_Directions_
Copy the lines from the start through the line containing "Reading left to right, transcribe this", substituting "wedge" for "slice" and leaving everything else unchanged.
——————
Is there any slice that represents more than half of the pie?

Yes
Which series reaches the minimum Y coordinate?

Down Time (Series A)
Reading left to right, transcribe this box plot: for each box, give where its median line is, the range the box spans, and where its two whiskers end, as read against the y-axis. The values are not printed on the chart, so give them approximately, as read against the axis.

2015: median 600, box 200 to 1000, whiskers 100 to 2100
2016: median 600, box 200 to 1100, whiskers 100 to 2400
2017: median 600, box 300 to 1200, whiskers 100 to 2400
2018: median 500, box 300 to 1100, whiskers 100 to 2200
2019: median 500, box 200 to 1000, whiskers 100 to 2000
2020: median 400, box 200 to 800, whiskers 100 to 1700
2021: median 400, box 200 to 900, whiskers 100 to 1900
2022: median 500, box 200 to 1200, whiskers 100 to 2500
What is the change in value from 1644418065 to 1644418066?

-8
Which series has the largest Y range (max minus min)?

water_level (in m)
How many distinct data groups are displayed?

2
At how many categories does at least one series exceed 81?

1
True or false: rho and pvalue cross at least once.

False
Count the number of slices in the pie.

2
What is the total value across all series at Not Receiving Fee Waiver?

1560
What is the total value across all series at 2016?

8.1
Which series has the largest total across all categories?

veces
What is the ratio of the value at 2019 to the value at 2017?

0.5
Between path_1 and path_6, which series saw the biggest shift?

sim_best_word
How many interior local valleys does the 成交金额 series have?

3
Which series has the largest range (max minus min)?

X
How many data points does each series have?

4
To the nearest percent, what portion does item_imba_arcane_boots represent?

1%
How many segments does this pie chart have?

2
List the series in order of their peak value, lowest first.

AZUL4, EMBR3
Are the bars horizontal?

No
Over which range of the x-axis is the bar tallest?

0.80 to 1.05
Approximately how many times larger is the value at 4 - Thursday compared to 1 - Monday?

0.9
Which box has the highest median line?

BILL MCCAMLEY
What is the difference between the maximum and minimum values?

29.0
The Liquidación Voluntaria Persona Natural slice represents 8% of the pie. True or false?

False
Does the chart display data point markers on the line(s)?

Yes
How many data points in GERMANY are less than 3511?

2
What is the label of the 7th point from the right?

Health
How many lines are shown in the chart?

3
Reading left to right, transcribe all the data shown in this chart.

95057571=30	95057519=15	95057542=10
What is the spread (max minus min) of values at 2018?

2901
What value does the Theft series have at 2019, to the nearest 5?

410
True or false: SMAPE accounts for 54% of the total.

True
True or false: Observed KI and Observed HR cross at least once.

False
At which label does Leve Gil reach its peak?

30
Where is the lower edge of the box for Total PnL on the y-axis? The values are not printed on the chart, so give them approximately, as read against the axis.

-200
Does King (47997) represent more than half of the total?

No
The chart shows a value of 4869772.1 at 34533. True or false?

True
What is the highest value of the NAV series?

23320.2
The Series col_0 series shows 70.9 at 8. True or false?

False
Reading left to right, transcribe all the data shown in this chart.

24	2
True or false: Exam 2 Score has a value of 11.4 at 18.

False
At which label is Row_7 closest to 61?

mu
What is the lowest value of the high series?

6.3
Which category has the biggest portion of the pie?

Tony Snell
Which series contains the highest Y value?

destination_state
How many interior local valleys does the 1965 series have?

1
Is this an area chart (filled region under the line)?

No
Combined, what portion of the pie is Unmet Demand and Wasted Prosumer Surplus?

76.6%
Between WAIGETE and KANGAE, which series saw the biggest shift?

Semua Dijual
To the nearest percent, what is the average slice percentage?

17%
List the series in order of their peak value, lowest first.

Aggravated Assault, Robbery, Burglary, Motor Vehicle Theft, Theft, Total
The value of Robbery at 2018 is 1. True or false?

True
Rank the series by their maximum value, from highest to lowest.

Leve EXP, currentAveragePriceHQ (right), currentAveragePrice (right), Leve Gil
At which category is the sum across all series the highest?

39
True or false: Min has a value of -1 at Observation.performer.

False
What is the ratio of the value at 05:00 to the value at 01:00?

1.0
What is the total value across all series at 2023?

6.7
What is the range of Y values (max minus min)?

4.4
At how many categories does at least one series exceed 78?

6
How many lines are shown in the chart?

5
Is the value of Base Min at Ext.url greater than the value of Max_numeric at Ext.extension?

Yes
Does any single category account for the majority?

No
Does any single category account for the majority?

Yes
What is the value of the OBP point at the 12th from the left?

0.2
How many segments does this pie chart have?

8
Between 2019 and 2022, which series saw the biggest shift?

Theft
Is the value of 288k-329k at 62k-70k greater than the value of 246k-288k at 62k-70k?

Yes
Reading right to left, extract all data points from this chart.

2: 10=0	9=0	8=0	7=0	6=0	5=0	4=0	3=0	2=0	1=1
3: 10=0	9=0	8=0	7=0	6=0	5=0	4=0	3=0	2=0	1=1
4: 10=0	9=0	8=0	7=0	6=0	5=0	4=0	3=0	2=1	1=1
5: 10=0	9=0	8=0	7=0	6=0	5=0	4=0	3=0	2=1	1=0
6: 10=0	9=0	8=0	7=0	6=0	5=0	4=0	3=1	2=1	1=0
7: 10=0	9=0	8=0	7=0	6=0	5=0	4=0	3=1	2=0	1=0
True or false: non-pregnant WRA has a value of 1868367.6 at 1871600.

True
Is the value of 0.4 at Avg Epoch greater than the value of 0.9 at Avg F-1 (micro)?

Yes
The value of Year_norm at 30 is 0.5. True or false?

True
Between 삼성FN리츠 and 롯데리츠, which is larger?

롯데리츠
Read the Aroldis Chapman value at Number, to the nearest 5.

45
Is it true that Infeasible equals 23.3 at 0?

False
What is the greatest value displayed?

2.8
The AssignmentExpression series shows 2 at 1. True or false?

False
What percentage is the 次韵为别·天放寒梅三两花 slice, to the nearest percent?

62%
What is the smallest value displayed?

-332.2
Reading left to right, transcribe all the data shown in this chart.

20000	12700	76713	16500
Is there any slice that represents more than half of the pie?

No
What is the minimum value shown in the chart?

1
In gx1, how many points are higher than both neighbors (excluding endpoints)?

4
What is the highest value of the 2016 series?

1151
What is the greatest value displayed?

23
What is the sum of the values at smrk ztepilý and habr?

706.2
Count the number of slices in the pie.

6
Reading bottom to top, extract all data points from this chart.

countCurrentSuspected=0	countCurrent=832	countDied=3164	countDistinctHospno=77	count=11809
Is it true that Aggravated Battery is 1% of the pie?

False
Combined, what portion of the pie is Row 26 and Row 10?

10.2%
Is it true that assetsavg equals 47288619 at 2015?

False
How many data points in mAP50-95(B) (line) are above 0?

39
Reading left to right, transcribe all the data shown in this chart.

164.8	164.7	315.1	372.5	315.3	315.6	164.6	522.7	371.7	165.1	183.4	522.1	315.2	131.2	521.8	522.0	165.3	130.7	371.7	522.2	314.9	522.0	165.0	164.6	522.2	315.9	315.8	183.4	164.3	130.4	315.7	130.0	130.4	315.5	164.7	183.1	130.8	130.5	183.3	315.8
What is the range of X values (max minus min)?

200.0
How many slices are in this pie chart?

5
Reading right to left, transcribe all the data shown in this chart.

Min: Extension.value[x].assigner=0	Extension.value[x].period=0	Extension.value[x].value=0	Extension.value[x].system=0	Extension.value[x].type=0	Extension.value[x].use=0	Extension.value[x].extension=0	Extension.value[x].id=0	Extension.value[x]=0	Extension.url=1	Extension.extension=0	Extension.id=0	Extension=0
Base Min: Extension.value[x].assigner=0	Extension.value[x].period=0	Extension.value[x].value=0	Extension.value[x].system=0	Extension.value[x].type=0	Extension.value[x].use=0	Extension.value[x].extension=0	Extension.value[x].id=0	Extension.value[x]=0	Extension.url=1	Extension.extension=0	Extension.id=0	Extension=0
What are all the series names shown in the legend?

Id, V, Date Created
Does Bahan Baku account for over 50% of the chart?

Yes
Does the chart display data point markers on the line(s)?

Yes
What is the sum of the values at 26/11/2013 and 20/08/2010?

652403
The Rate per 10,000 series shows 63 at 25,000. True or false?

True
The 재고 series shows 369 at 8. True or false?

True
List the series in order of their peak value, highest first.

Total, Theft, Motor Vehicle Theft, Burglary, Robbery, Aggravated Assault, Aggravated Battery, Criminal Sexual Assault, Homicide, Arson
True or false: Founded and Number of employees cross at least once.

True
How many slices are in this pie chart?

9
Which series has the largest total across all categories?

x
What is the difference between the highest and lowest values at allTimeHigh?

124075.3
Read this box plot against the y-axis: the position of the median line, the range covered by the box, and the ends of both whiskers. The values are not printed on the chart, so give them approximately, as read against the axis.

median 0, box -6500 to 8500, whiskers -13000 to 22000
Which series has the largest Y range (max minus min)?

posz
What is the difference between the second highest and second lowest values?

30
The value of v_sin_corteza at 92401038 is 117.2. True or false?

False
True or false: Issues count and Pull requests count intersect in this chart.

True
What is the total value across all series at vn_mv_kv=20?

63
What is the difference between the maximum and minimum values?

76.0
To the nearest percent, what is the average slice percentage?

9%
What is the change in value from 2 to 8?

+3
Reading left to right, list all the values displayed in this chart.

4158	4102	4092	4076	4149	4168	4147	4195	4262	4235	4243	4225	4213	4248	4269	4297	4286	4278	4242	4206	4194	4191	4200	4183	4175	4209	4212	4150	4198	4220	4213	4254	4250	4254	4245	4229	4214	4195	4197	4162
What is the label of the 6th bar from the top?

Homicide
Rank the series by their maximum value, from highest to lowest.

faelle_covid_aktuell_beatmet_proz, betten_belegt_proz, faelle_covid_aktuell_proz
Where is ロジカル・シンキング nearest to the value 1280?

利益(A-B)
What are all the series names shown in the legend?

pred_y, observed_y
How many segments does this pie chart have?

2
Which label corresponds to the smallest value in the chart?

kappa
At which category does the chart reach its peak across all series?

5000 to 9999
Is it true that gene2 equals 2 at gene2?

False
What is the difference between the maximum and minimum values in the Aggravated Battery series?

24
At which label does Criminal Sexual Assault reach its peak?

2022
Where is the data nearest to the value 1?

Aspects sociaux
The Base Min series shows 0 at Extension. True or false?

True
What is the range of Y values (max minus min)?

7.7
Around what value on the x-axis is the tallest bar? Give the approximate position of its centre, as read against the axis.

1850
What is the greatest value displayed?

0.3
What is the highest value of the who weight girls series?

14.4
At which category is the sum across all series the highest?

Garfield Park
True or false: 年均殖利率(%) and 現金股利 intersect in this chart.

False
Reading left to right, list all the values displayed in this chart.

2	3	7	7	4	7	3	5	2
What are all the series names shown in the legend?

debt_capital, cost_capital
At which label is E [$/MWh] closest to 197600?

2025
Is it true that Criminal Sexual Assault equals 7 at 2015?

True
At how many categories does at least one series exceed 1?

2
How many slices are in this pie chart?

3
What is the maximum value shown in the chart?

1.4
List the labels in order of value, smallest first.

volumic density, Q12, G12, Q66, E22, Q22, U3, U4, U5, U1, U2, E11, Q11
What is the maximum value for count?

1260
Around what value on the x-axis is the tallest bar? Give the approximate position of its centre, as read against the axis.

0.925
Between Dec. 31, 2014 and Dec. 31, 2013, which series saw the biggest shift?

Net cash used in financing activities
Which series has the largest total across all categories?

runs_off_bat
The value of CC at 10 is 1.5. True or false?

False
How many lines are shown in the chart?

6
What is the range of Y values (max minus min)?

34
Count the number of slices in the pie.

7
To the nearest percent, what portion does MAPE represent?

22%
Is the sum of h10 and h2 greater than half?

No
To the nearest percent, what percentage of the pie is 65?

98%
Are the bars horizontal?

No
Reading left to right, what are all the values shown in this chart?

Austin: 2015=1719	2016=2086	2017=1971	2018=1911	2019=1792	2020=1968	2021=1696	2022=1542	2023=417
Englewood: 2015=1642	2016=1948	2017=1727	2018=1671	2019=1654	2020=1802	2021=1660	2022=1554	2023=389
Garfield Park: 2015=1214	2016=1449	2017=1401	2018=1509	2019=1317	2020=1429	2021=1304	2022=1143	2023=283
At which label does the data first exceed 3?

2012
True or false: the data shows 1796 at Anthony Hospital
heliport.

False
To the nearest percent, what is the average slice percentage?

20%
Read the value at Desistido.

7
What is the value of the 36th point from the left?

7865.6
——————
_Response_
Is there any wedge that represents more than half of the pie?

Yes
Which series reaches the minimum Y coordinate?

Down Time (Series A)
Reading left to right, transcribe this box plot: for each box, give where its median line is, the range the box spans, and where its two whiskers end, as read against the y-axis. The values are not printed on the chart, so give them approximately, as read against the axis.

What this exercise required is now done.